My own spirituality, such as it is, was called into question on a recent conversation with my daughter Terri; a woman with a great desire to nurture the world, someone who really feels the pain of others. She also tries to do something about it, in both practical and prayerful ways. Generous would be an understatement in describing her actions in the world.
Our telephone conversation was focused on my recent move to California and specifically an almost four-hour visit to the DMV to obtain a state driving license. It’s been a while, 25 years since going through the process of changing a state license so the various levels of identification now required surprised me. Proof of domicile, proof of income, current driving license, pay stubs and four separate fingerprint recordings (thumbprint to be exact) ensured a lot of security in the process. I also noted, while preparing for the visit, there was a separate process for undocumented residents of California. It was here my daughter called me out, ever so gently.

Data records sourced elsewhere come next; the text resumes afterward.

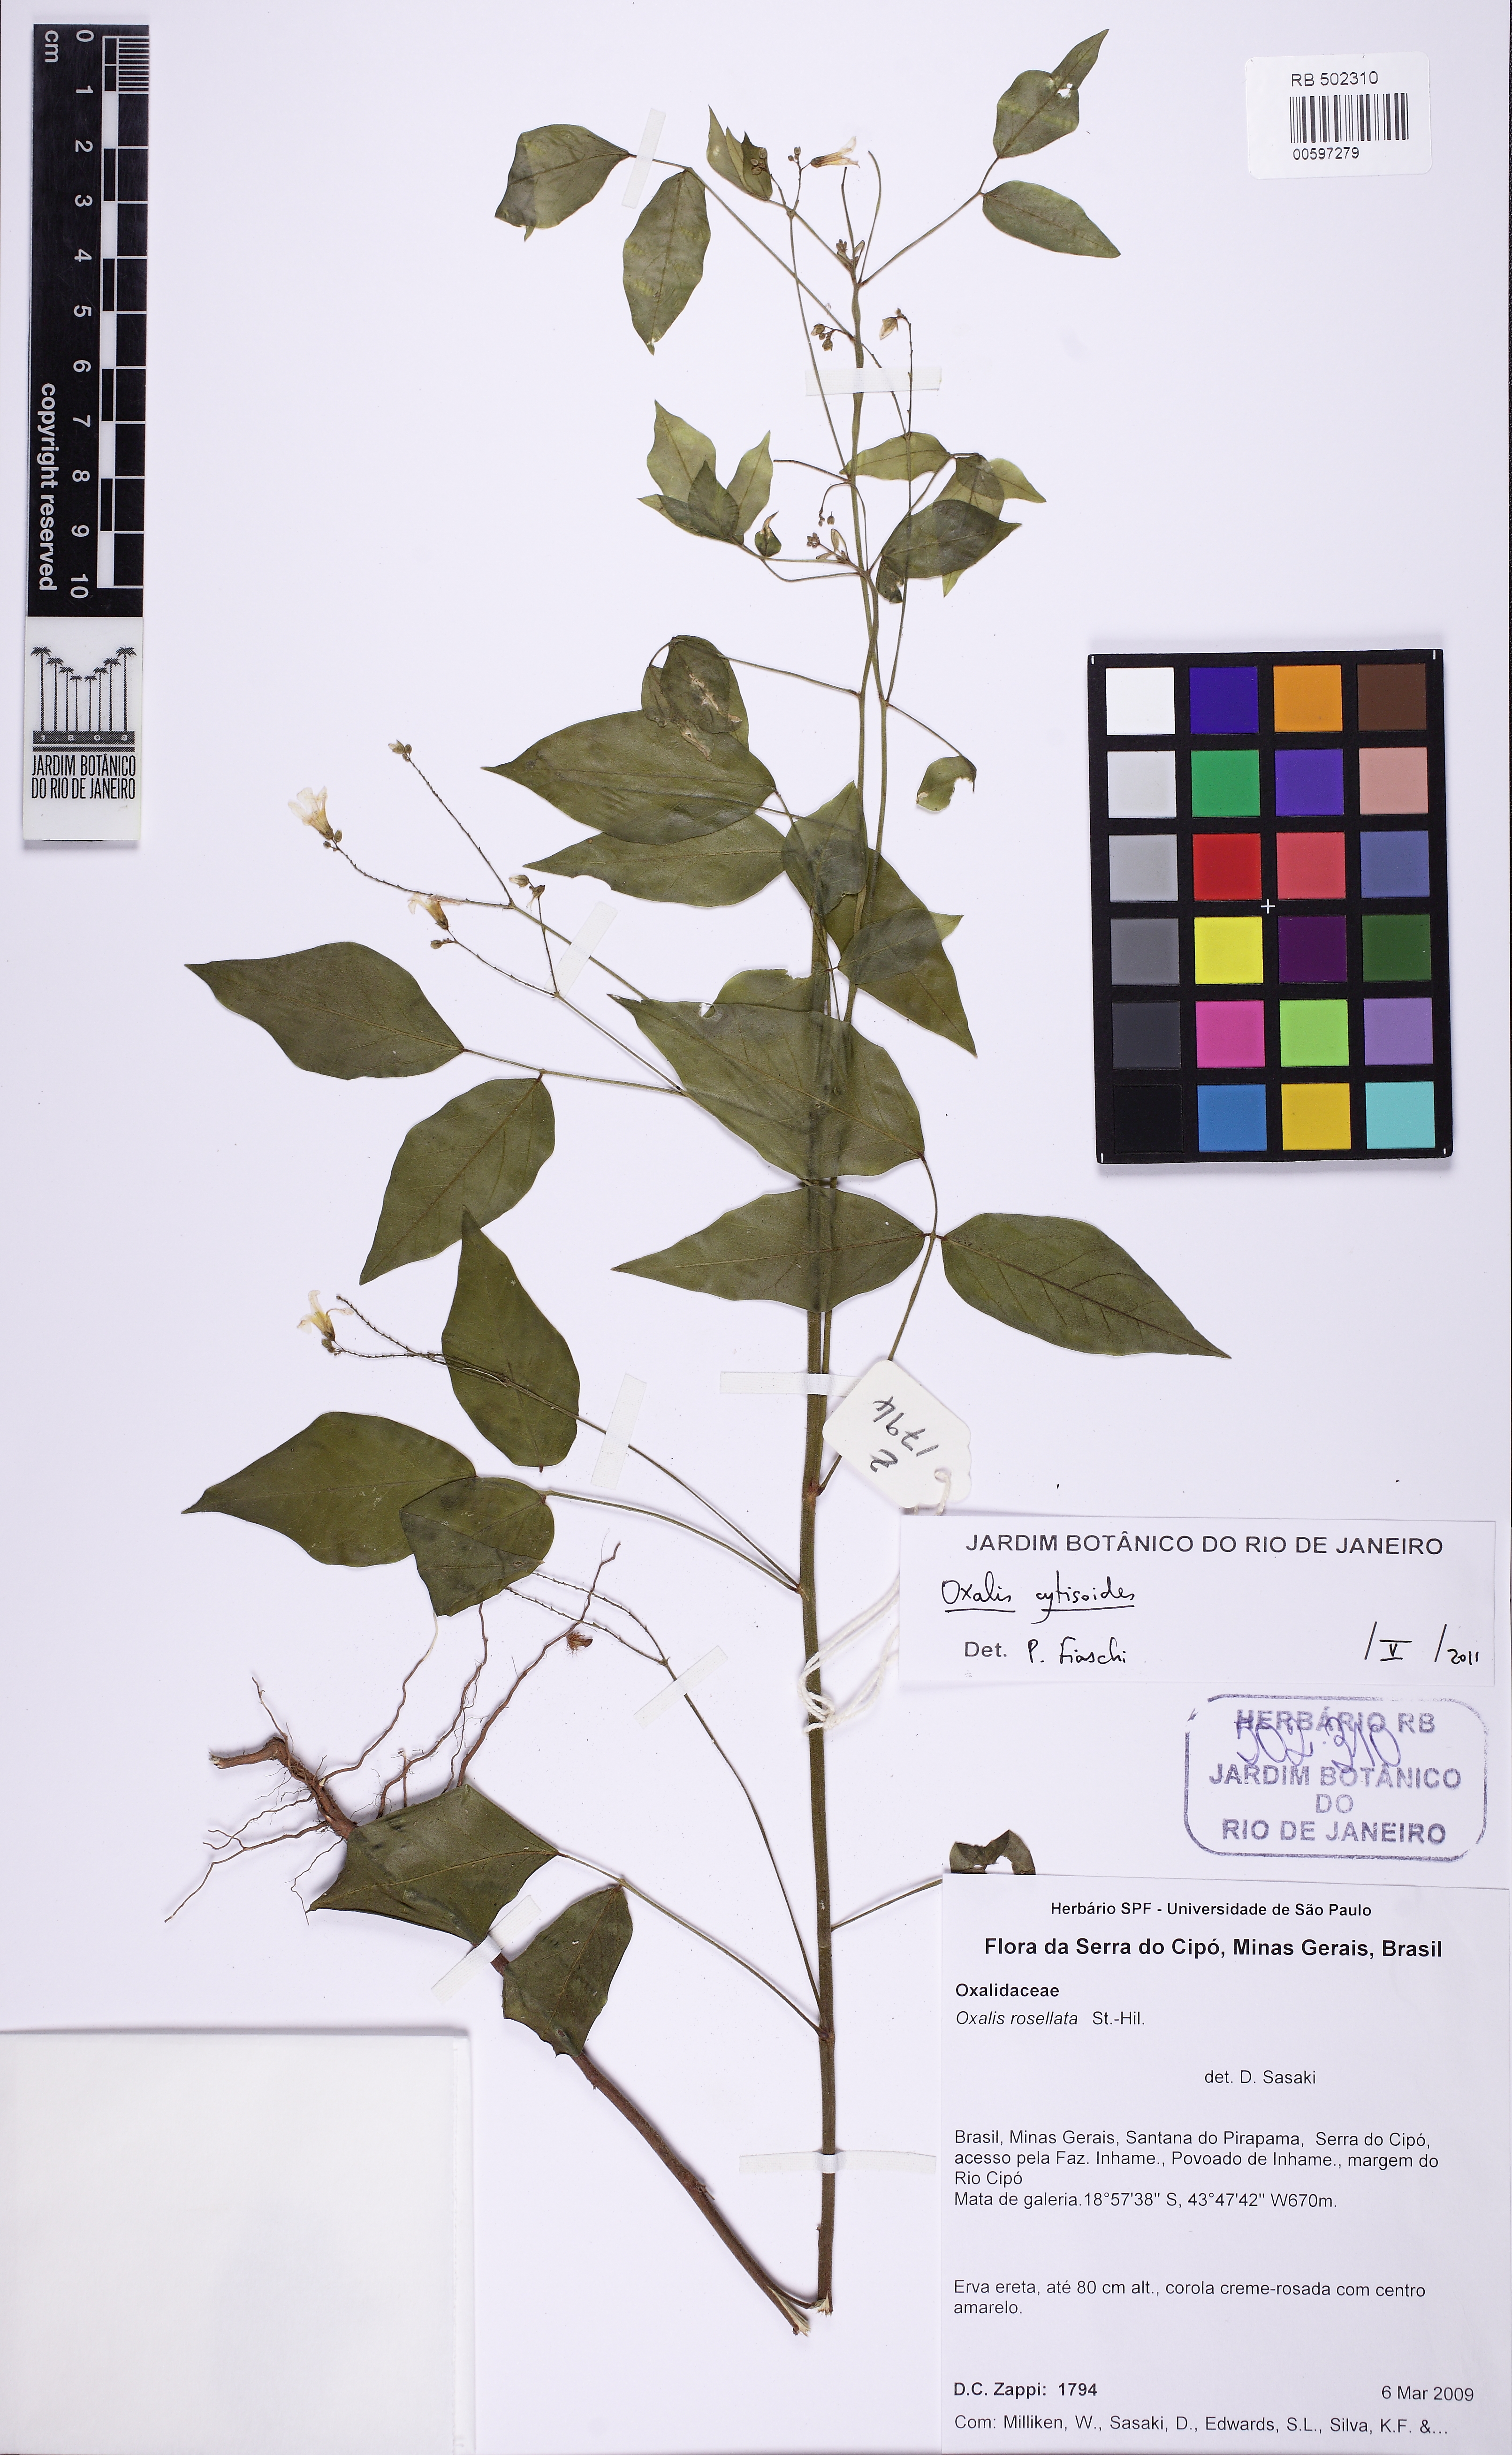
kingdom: Plantae
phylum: Tracheophyta
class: Magnoliopsida
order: Oxalidales
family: Oxalidaceae
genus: Oxalis
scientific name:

In our conversation, I mentioned the words “illegal residents” for this process of obtaining a license for an undocumented resident in the state. She said to me “don’t use the word illegal dad”.
Suddenly, I realized that almost ten years of graduate studies in theology and pastoral formation had not stopped me using judgmental words when talking about my fellow man. It stuck like a sword in my heart and has caused me to write this reflection on the topic. We don’t call legal residents, “legals”, we call them citizens or permanent residents. Titles which bear some respect for their humanity. I recalled my own path to citizenship, which took a full seven years, two years for my green card, and other five then to obtain citizenship. I also had the support of two senators at the time, as my employer was keen to ensure my tenure in the USA; something of which I am eternally grateful. In retrospect, I was being prideful of my own journey, and dismissive of others; many still struggling on their own.
Thousands of Americans have shed their blood so we may all enjoy the freedom we do today. They have done so willingly, and while it may not compare to the sacrifice of Our Lord Jesus Christ, it is nonetheless the greatest act we can offer for another. This selflessness was one of the characteristics which made me want to become an American and something I am so grateful for today, almost 30 years after becoming a US citizen.
So, when I recall myself talking about another human in terms of their status in the world, with the word “illegal” in front of it, it makes me pause for the help received from those who facilitated our move here. And the need for me to treat everyone, regardless of their status in the world, with the same love as Jesus asks of us.
34 “I give you a new commandment: love one another. As I have loved you, so you also should love one another. 35 This is how all will know that you are my disciples, if you have love for one another.”
Reflection and Photograph by Michael J. Cunningham O.F.S.